Ladies, gents, and non-binaries… “Shang-Chi and the Legend of the Ten Rings”.

After having lived a quiet life in San Francisco for years, Shang-Chi (Simu Liu) must come out of hiding when his father (Tony Leung) begins stirring to enact a mysterious and potentially dangerous plan. The story in “Shang-Chi” is interesting to me, because it takes some of the familiar themes and structural pillars of other MCU movies, but makes them feel fresh by implementing elements usually seen more in wuxia stories and kung fu movies in general. But it also weaves in a pretty nuanced and surprisingly complex family drama throughout, which really makes the story feel more tangible and emotionally resonant. So when you blend all of these together, you get a narrative that feels familiar yet also fresh and unique for this franchise. And I loved it.

The characters in this are colorful, fun, pretty layered, and overall just quite interesting. Simu Liu plays Shang-Chi, our protagonist. He’s a man who’s gone through a lot of things in life, and it does create an interesting conflict with his more lighthearted side and the good stuff he’s experienced since moving to America. And I find him to be an interesting lead, with Simu Liu giving a damn good performance. Tony Leung plays Shang-Chi’s dad, Xu Wenwu, a mighty leader of the shady organization The Ten Rings. He’s a complex and interesting character that makes for a really compelling antagonist, and Leung is great in the role. We also get supporting work from people like Awkwafina, Meng’er Zhang, Fala Chen, Michelle Yeoh, Florian Munteanu, and many more, all giving great performances in their respective roles.
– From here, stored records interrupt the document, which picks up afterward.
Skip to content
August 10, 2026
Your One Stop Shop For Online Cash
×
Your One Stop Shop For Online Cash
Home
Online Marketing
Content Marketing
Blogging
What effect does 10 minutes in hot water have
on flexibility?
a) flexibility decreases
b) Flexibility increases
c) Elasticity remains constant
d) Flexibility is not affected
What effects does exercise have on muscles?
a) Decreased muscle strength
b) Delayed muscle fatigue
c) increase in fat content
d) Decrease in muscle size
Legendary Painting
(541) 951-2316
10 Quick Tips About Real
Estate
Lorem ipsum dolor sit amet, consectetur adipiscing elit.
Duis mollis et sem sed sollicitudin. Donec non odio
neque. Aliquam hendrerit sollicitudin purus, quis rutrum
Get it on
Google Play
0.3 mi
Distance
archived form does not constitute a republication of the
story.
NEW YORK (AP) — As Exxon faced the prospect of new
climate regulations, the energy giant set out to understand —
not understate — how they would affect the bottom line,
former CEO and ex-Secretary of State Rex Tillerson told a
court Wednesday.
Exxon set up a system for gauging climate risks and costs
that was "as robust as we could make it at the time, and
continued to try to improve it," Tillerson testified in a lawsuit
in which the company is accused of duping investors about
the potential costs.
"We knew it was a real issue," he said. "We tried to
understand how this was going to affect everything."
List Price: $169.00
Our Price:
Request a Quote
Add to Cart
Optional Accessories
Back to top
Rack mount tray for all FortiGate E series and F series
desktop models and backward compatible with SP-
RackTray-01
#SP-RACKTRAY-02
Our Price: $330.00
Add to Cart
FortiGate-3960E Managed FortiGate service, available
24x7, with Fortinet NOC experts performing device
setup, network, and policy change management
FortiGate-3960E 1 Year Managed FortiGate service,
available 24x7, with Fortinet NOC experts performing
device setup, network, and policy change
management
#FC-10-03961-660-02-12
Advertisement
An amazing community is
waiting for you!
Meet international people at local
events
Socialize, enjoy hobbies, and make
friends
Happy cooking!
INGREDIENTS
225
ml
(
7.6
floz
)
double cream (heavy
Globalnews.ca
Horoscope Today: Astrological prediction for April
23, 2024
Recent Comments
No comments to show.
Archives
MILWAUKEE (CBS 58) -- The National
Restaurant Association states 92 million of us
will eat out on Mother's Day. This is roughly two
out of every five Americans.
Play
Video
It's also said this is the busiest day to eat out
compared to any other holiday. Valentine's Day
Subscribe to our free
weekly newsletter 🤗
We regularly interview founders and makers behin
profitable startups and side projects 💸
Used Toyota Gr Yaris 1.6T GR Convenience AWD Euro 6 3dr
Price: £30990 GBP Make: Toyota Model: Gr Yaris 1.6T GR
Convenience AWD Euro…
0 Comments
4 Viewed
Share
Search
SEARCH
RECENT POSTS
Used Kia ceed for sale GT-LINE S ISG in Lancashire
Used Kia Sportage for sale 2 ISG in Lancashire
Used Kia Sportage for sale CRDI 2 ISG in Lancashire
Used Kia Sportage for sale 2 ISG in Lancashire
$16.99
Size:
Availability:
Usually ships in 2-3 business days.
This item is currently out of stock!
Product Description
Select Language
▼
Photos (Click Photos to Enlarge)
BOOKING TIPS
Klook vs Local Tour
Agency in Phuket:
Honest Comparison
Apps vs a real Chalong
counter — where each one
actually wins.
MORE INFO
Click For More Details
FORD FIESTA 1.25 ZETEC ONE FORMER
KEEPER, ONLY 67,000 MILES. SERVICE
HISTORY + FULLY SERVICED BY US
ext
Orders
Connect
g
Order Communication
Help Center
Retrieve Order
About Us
The score for the movie was composed by Joel P. West, and I think he did a great job with it. It’s big and epic, but it can also be quiet and emotional. And it creates this really cool vibe for the movie by blending elements of typical western action movie music with traditional Chinese music, and it makes for a really engaging soundscape that worked insanely well for the movie. There are also a few licensed tracks used throughout, and they’re fine. They’re not something I’d really find myself listening to in my spare time, but they worked well enough within their respective scenes.
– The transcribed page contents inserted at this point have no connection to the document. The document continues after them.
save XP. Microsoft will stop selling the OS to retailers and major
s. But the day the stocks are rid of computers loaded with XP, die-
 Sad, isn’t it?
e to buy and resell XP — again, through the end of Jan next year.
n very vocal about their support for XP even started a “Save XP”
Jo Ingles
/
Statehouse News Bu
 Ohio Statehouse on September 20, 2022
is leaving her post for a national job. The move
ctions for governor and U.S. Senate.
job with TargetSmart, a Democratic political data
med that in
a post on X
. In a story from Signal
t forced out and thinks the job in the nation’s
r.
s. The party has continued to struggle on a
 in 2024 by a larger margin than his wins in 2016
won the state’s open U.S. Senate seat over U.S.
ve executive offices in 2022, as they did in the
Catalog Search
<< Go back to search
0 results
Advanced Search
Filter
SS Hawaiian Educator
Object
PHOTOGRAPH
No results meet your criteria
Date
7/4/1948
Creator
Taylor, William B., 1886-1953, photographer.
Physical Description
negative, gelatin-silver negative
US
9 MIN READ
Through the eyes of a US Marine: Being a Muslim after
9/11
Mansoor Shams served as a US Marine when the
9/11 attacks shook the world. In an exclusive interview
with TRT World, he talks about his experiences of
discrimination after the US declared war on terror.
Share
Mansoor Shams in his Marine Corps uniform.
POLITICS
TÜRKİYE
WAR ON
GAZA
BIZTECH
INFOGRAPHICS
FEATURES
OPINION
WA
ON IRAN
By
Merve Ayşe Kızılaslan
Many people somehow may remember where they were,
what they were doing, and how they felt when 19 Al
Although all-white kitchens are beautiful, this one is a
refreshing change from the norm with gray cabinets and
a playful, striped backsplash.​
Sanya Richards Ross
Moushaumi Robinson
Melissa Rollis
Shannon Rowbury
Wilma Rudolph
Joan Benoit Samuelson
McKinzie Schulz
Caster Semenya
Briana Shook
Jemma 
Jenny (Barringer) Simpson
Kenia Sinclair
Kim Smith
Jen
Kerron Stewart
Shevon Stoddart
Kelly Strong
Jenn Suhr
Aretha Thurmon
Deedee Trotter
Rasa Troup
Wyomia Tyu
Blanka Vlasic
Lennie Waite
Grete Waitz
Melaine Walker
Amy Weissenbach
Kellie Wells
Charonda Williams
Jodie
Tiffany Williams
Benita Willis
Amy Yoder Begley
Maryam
Based on various Marvel comics, “Shang-Chi” was directed and co-written by Destin Daniel Cretton, and I think he did a great job with it. He has this really fun, yet grounded energy to his style that melds really well with a lot of the big budget comic book stuff. And it does help give the movie a nice vibe and flow that I highly enjoyed. I especially think his direction shines in the action scenes that are spread throughout this movie. There’s some nice, decently long takes, and we always get a good view of the action going on. But what I appreciate most about it is the focus on martial arts. Don’t get me wrong, I love the big, pew pew action of the other MCU movies, but there’s something so refreshing when instead of Iron Man flying around blowing shit up, it’s a dude using kung fu to fend off an opponent. And even when the action got way bigger in scale and effects budget, it was really fun and well handled. It’s just really well made and comes together so well.

This movie has been well received. On Rotten Tomatoes it has a 92% positive rating and a “Fresh” certification. On Metacritic it has a score of 71/100. And on imdb.com it has a score of 7.6/10.
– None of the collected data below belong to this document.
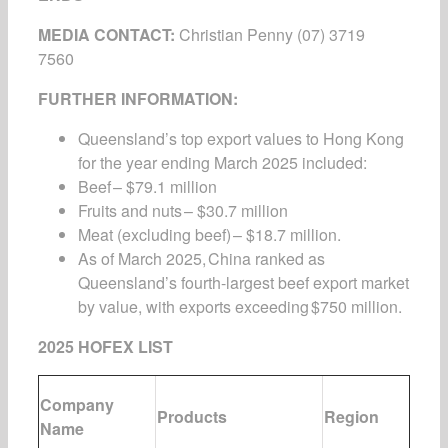
MEDIA CONTACT:
Christian Penny
(07) 3719
7560
FURTHER INFORMATION:
Queensland’s top export values to Hong Kong
for the year ending March 2025 included:
Beef – $79.1 million
Fruits and nuts – $30.7 million
Meat (excluding beef) – $18.7 million.
As of March 2025, China ranked as
Queensland’s fourth-largest beef export market
by value, with exports exceeding $750 million.
2025 HOFEX LIST
Company
Products
Region
Name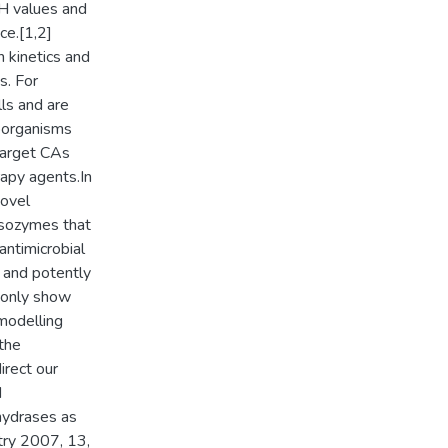
pH values and
ce.[1,2]
n kinetics and
s. For
ls and are
roorganisms
 target CAs
rapy agents.In
novel
isozymes that
antimicrobial
y and potently
y only show
 modelling
the
irect our
d
nhydrases as
try 2007, 13,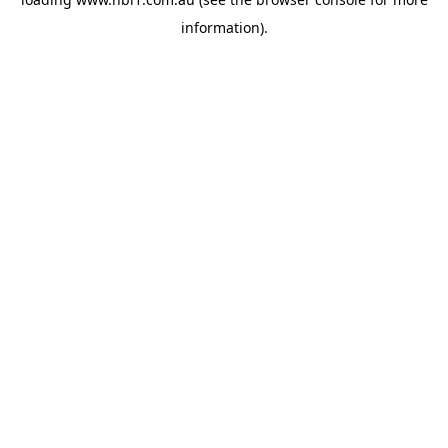
information).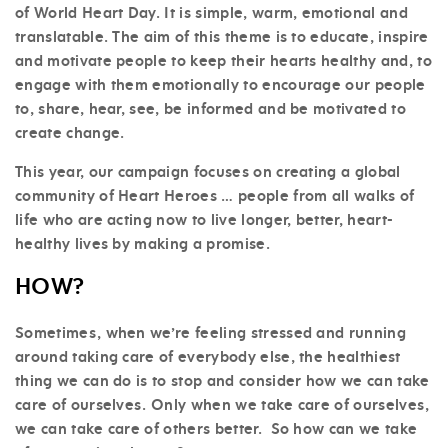
of World Heart Day. It is simple, warm, emotional and
translatable. The aim of this theme is to educate, inspire
and motivate people to keep their hearts healthy and, to
engage with them emotionally to encourage our people
to, share, hear, see, be informed and be motivated to
create change.
This year, our campaign focuses on creating a global
community of Heart Heroes … people from all walks of
life who are acting now to live longer, better, heart-
healthy lives by making a promise.
HOW?
Sometimes, when we’re feeling stressed and running
around taking care of everybody else, the healthiest
thing we can do is to stop and consider how we can take
care of ourselves. Only when we take care of ourselves,
we can take care of others better. So how can we take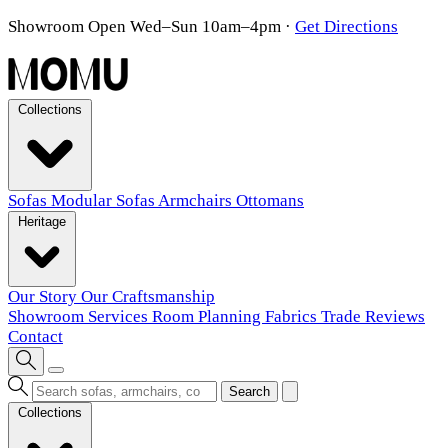
Showroom Open Wed–Sun 10am–4pm
·
Get Directions
Collections
Sofas
Modular Sofas
Armchairs
Ottomans
Heritage
Our Story
Our Craftsmanship
Showroom
Services
Room Planning
Fabrics
Trade
Reviews
Contact
Search
Collections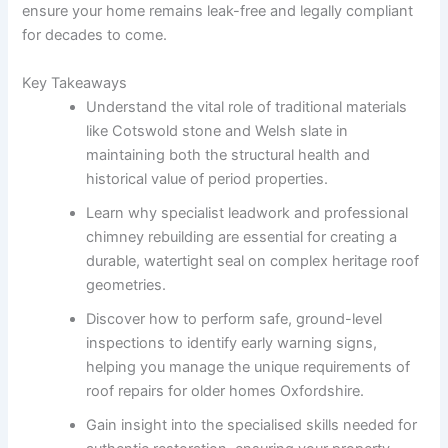
ensure your home remains leak-free and legally compliant
for decades to come.
Key Takeaways
Understand the vital role of traditional materials
like Cotswold stone and Welsh slate in
maintaining both the structural health and
historical value of period properties.
Learn why specialist leadwork and professional
chimney rebuilding are essential for creating a
durable, watertight seal on complex heritage roof
geometries.
Discover how to perform safe, ground-level
inspections to identify early warning signs,
helping you manage the unique requirements of
roof repairs for older homes Oxfordshire.
Gain insight into the specialised skills needed for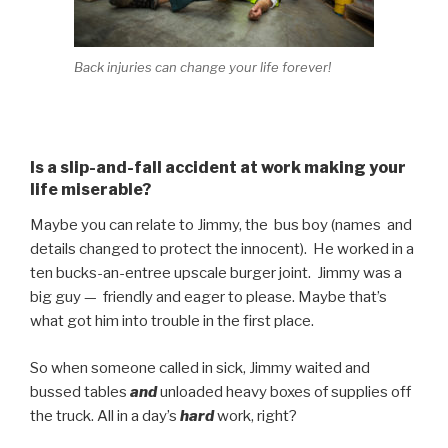
Back injuries can change your life forever!
Is a slip-and-fall accident at work making your
life miserable?
Maybe you can relate to Jimmy, the bus boy (names and
details changed to protect the innocent). He worked in a
ten bucks-an-entree upscale burger joint. Jimmy was a
big guy — friendly and eager to please. Maybe that’s
what got him into trouble in the first place.
So when someone called in sick, Jimmy waited and
bussed tables
and
unloaded heavy boxes of supplies off
the truck. All in a day’s
hard
work, right?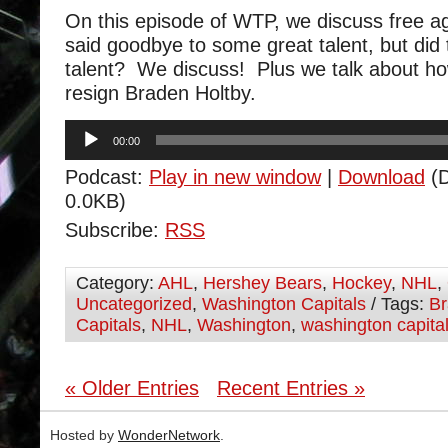
On this episode of WTP, we discuss free 
said goodbye to some great talent, but did t
talent? We discuss! Plus we talk about how 
resign Braden Holtby.
Audio
00:00
Player
Podcast:
Play in new window
|
Download
(D
0.0KB)
Subscribe:
RSS
Category:
AHL
,
Hershey Bears
,
Hockey
,
NHL
,
Uncategorized
,
Washington Capitals
/ Tags:
Br
Capitals
,
NHL
,
Washington
,
washington capita
« Older Entries
Recent Entries »
Hosted by
WonderNetwork
.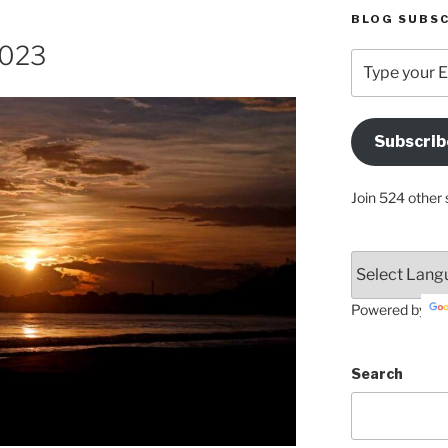
BLOG SUBSC
2023
Type
your
Email
Address
Subscrib
Here
Join 524 other 
Powered by
Search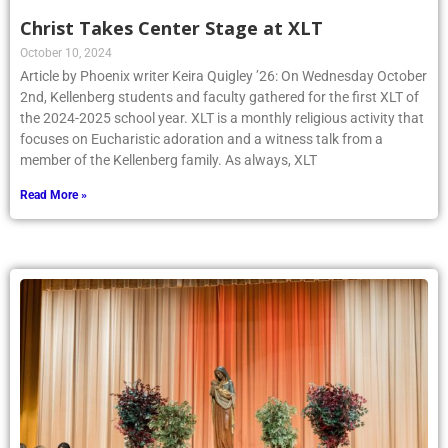
Christ Takes Center Stage at XLT
October 10, 2024
Article by Phoenix writer Keira Quigley ’26: On Wednesday October
2nd, Kellenberg students and faculty gathered for the first XLT of
the 2024-2025 school year. XLT is a monthly religious activity that
focuses on Eucharistic adoration and a witness talk from a
member of the Kellenberg family. As always, XLT
Read More »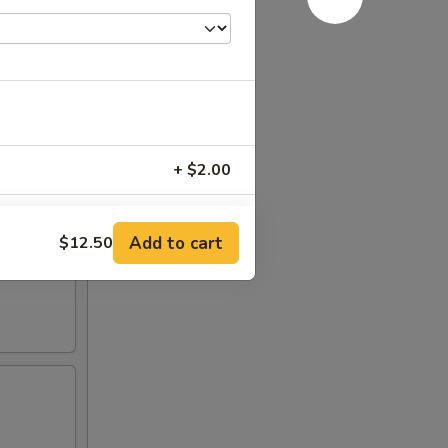
+ $2.00
+ $4.00
Add to cart
$12.50
+ $6.00
RED FOR ADDITIONS IN THIS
“Shang-Chi and the Legend of the Ten Rings” is a fun and absolutely wonderful action movie with some well written and nuanced character drama. The story’s great, the characters are great, the performances are great, the music is great, and the direction is great too. Time for my final score. *Ahem*. My final score for “Shang-Chi” is a 9.90/10. Which means that it gets the “SEAL OF APPROVAL!”.

My review of “Shang-Chi and the Legend of the Ten Rings” is now completed.

I really need to watch more Tony Leung movies.